De plaats waar de verdachte zich op dat moment bevond, maakt deel uit van het Overlastgebied 1 Centrum en ondergrondse metrostations. Dit gebied is bij besluit van 5 oktober 2007 als overlastgebied aangewezen. [verbalisant] gaf de verdachte op grond van artikel 2.9 lid 1 APV een bevel om zich gedurende 24 uur uit dit overlastgebied te verwijderen. Deze bepaling luidt als volgt:
Artikel 2.9 Verblijfsverbod
- 1.
Degene die in een op grond van artikel 2.8, eerste lid, aangewezen overlastgebied:
- a.
artikel 2.2, eerste lid;
- b.
artikel 2.5, eerste lid;
- c.
artikel 2.7, eerste of tweede lid;
- d.
artikel 2.8, tweede lid;
- e.
artikel 2.12, eerste lid;
- f.
artikel 2.18;
- g.
artikel 2.21 overtreedt of
- h.
harddrugs koopt of verkoopt;
- i.
geweldsdelicten pleegt of diefstallen uit auto’s op of aan de weg pleegt of
- j.
openlijk wapens als bedoeld in artikel 2 van de Wet wapens en munitie voorhanden heeft,
is verplicht zich onmiddellijk uit dat overlastgebied te verwijderen en zich daar voor de duur van 24 uur niet meer te bevinden, wanneer de burgemeester hem een daartoe strekkend bevel heeft gegeven.
- 3.
De advocaat-generaal heeft ter terechtzitting in hoger beroep betoogd dat het bevel in de onderhavige zaak door de burgemeester zelf is gegeven, die daarbij van zijn bevoegdheid ingevolge artikel 172, lid 2 Gemeentewet gebruik heeft gemaakt, en dat de politie het bevel van de burgemeester slechts heeft uitgereikt.
Het hof verwerpt dit betoog. Uit de hierna in nummer 5 beschreven gang van zaken – ontleend aan het proces-verbaal van de genoemde verbalisant - moet worden afgeleid dat het verwijderingsbevel door een politieambtenaar is gegeven die daartoe door de burgemeester zou zijn gemandateerd.
- 4.
Het hof ziet zich voor de vraag gesteld of artikel 2.9 APV de bevoegdheid tot het geven van 24-uurs verwijderingsbevelen inhoudt.

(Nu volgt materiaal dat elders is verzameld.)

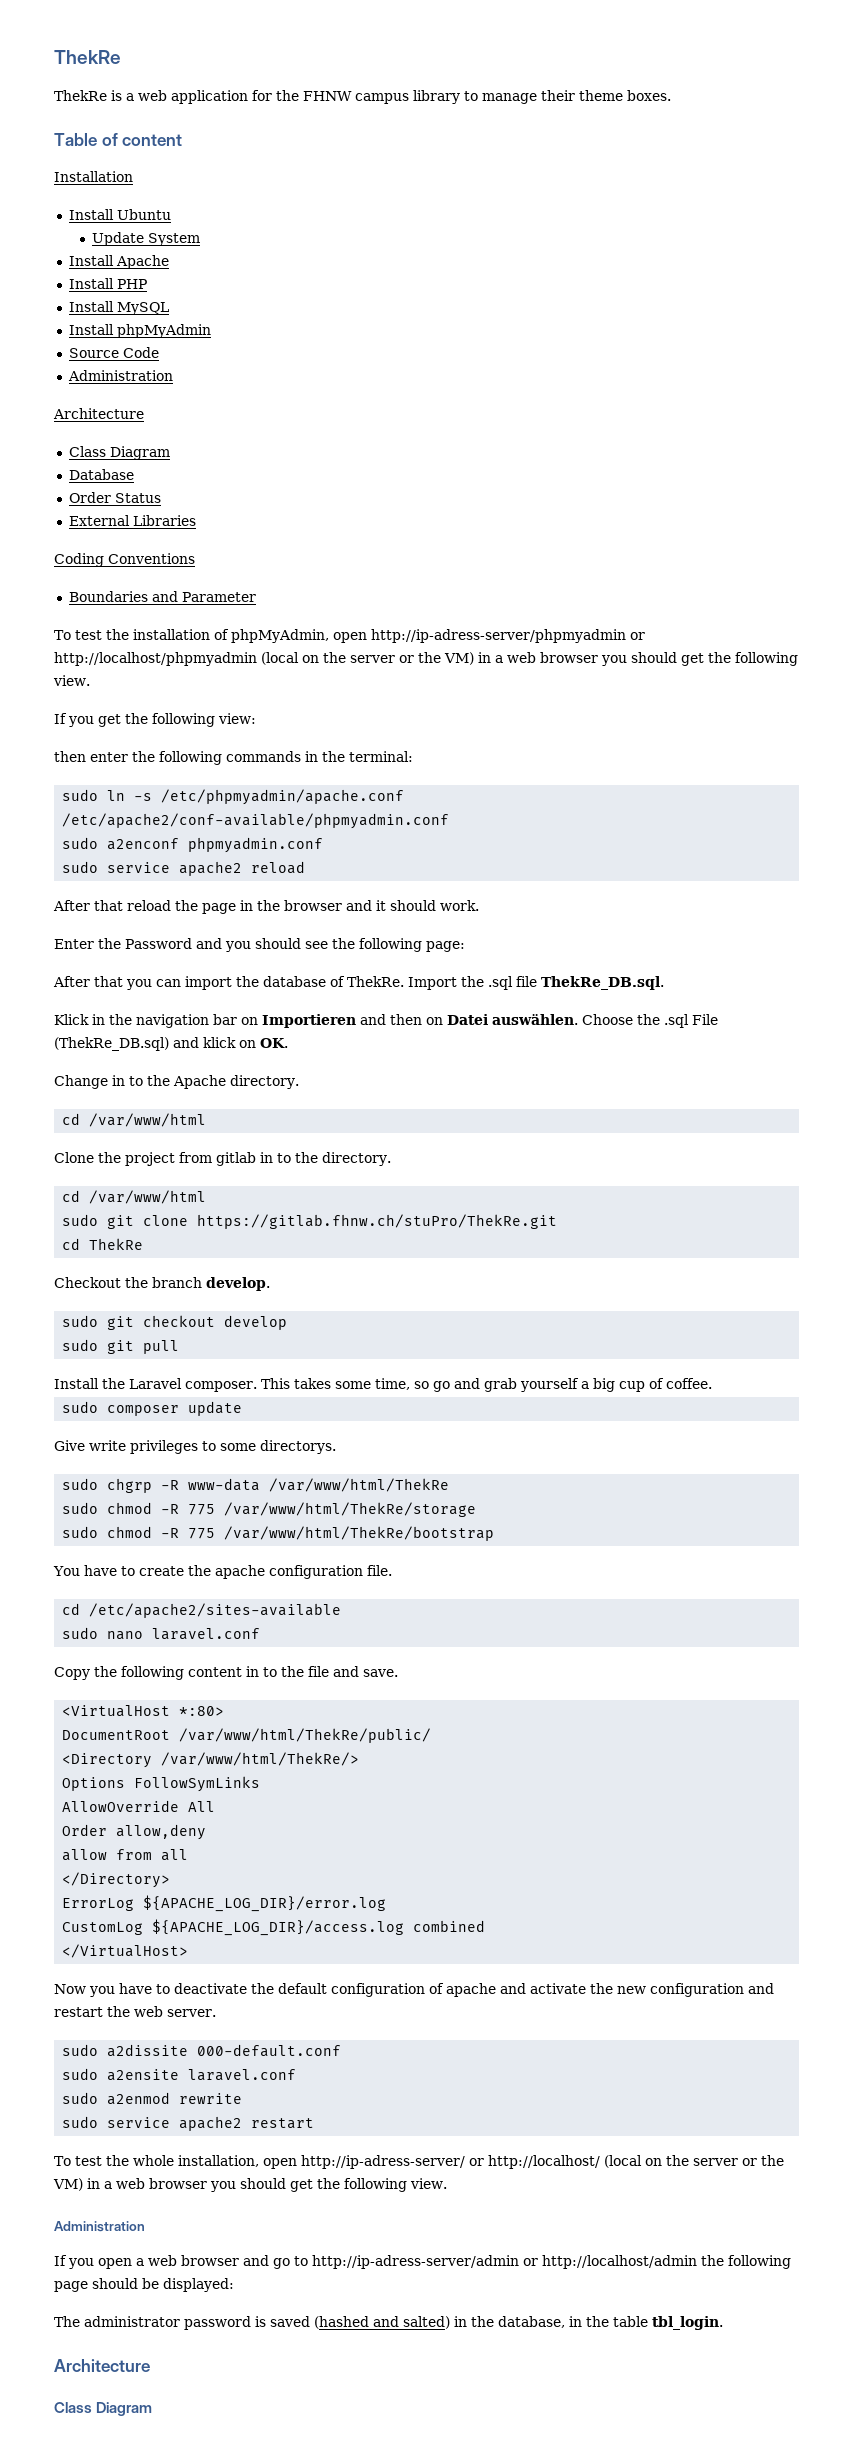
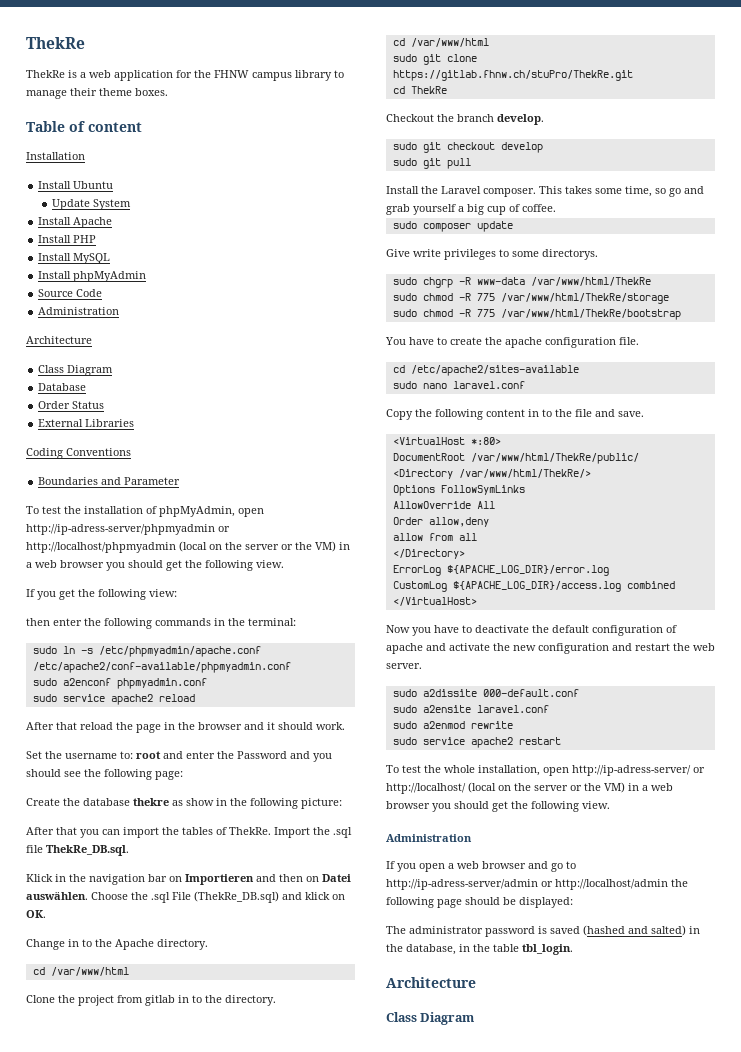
[54,939,94,949] Enter -> [26,751,215,759] Set the username to: root and enter
(465, 946) none -> [26,798,342,809] // Create the database thekre as show in the following picture:
[263,976,326,987] database -> [182,827,213,835] tables

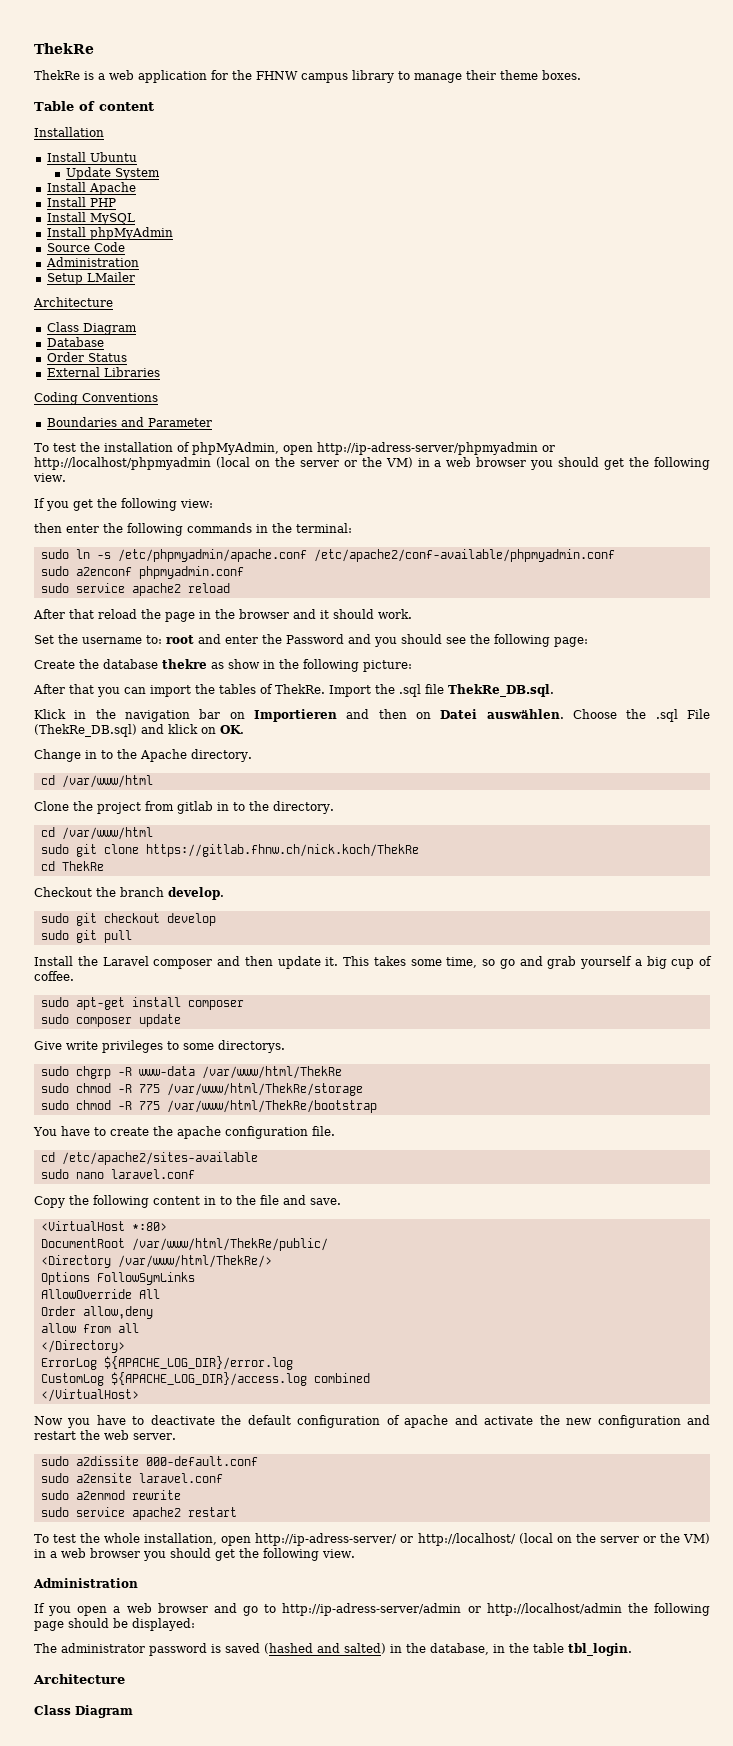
(120, 311) none -> [46,272,135,285] // Setup LMailer
[392,70,633,81] https://gitlab.fhnw.ch/stuPro/ThekRe.git -> [145,844,419,857] https://gitlab.fhnw.ch/nick.koch/ThekRe
[483,188,536,197] composer. -> [153,956,339,969] composer and then update it.
(556, 208) none -> [40,997,244,1010] // sudo apt-get install composer

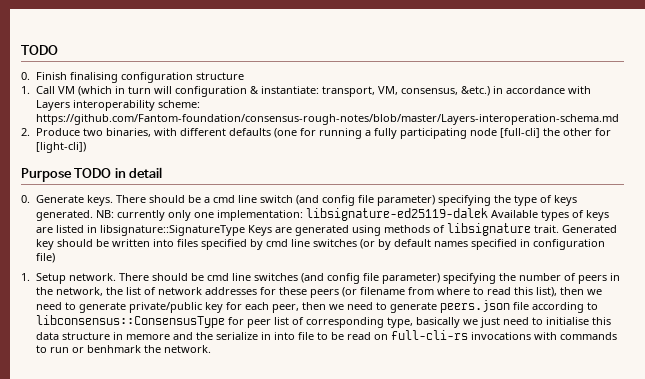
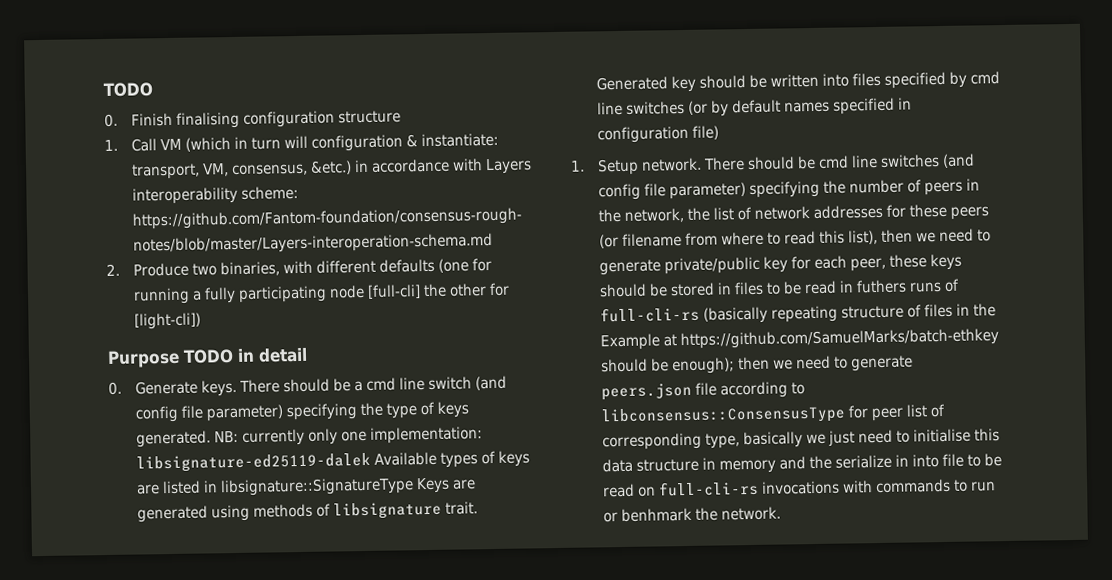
(299, 308) none -> [889,253,963,271] [599,278,961,298] [600,303,997,324] [600,328,1000,351] [601,357,736,375] these keys should be stored in files to be read in futhers runs of full-cli-rs (basically repeating structure of files in the Example at https://github.com/SamuelMarks/batch-ethkey should be enough);
[125,334,170,340] memore -> [719,459,777,474] memory

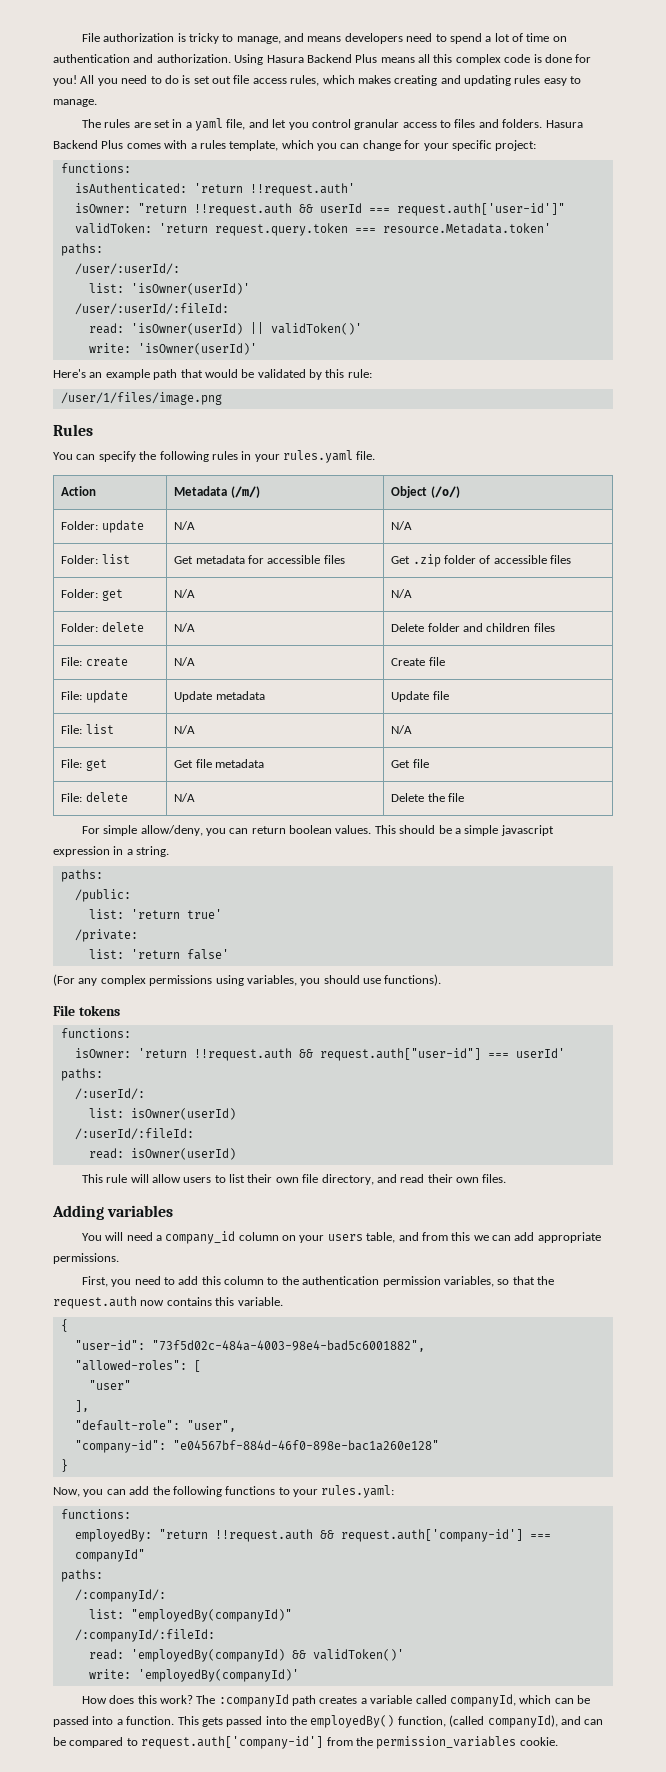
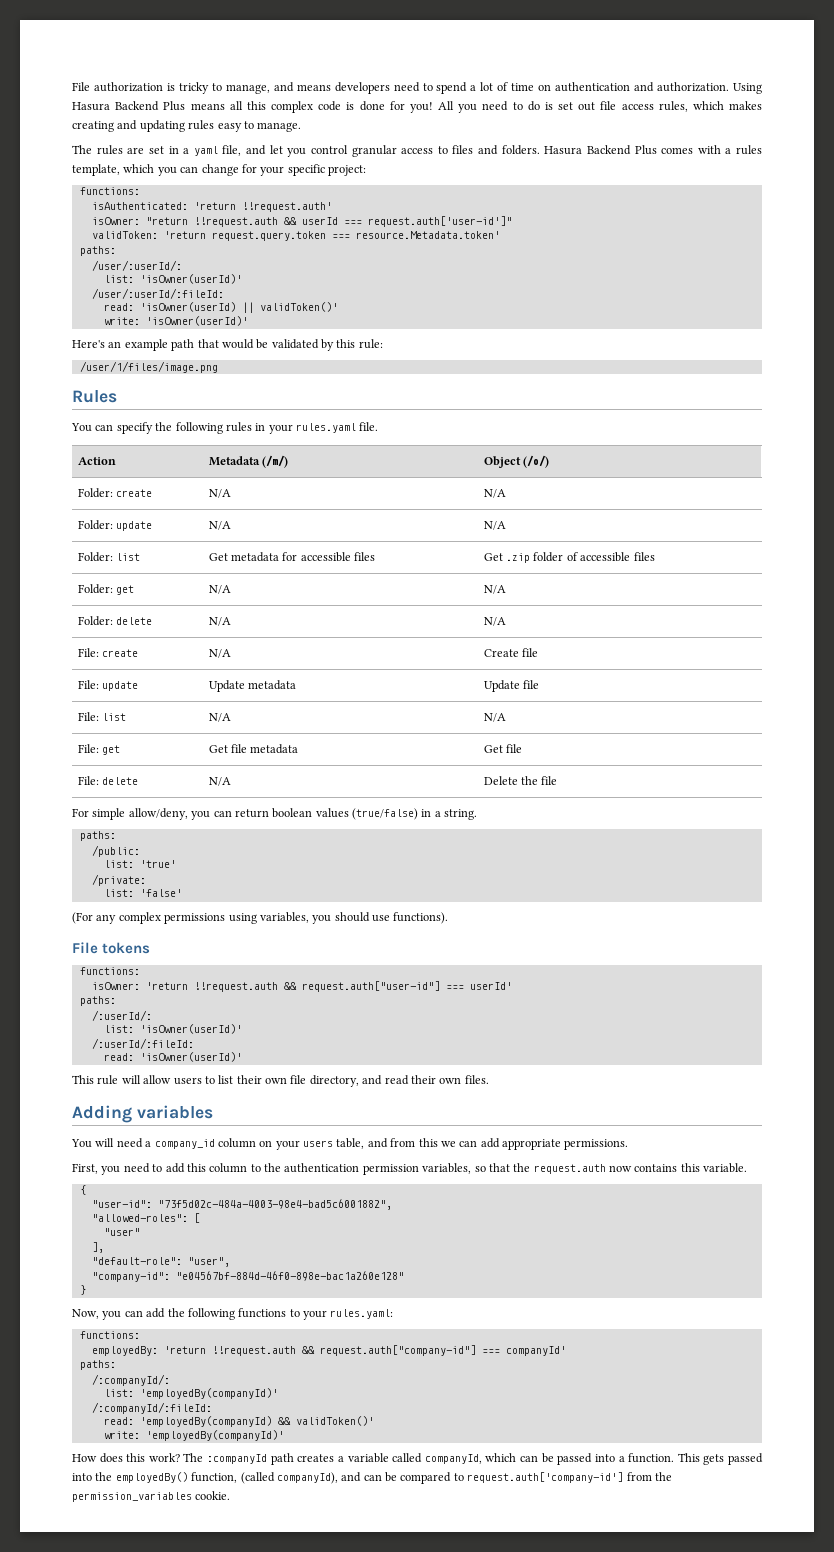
(460, 492) none -> [77,488,153,498] [208,489,231,498] [483,489,506,498] // Folder: create | N/A | N/A
[391,623,555,632] Delete folder and children files -> [483,617,506,626] N/A
[335,825,554,836] [53,846,110,857] values. This should be a simple javascript expression -> [315,808,418,820] values (true/false)
[130,909,222,919] 'return true' -> [139,860,176,868] 'true'
[130,949,229,960] 'return false' -> [139,889,182,897] 'false'
[130,1108,236,1120] isOwner(userId) -> [139,1024,242,1034] 'isOwner(userId)'
[130,1148,236,1160] isOwner(userId) -> [139,1052,242,1062] 'isOwner(userId)'
[158,1529,551,1542] [74,1549,145,1562] "return !!request.auth && request.auth['company-id'] === companyId" -> [163,1345,566,1356] 'return !!request.auth && request.auth["company-id"] === companyId'
[130,1609,292,1622] "employedBy(companyId)" -> [139,1388,278,1399] 'employedBy(companyId)'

Weliswaar verwijst artikel 2.9 APV naar het bestaan van een bevel doch deze bepaling, in het bijzonder de zinsnede “wanneer de burgemeester hem een daartoe strekkend bevel heeft gegeven”, houdt niet uitdrukkelijk in dat de burgemeester gerechtigd is tot het geven van een bevel. Het hof beantwoordt de geformuleerde vraag derhalve ontkennend.
- 5.
De volgende vraag die het hof heeft te beantwoorden, is of de verbalisant [verbalisant] ter zake mogelijk op een andere grond bevoegd was. De burgemeester heeft bij mandaatbesluit van 31 oktober 2008 aan onder meer de districtchef van District 1 per 1 november 2008 in dezen mandaat verleend, waarbij de burgemeester heeft toegestaan dat de districtchef aan door de districtchef aan te wijzen politieambtenaren een ondermandaat verleent. Dit ondermandaat dient conform de instructiebrief van de burgemeester van 31 oktober 2008 te worden uitgevoerd. [verbalisant] vermeldt in het proces-verbaal (doorgenummerde pagina 11 van het dossier) dat de districtchef van District 1 de in zijn district werkzame en in de overlastgebieden dienstdoende politieambtenaren per 1 november 2008 ondermandaat heeft verleend om conform genoemde instructiebrief dergelijke verwijderingsbevelen te geven. [verbalisant] verklaart dat hij, in overeenstemming met de voorwaarden, een toegespitste instructie heeft gekregen en dat hij als zodanig is geregistreerd. Hij heeft verklaard dat hij “krachtens het bovenstaande” bevoegd is namens de burgemeester aan de verdachte/betrokkene een bevel te geven zich uit het overlastgebied te verwijderen en zich daarin gedurende 24 uur niet meer te bevinden.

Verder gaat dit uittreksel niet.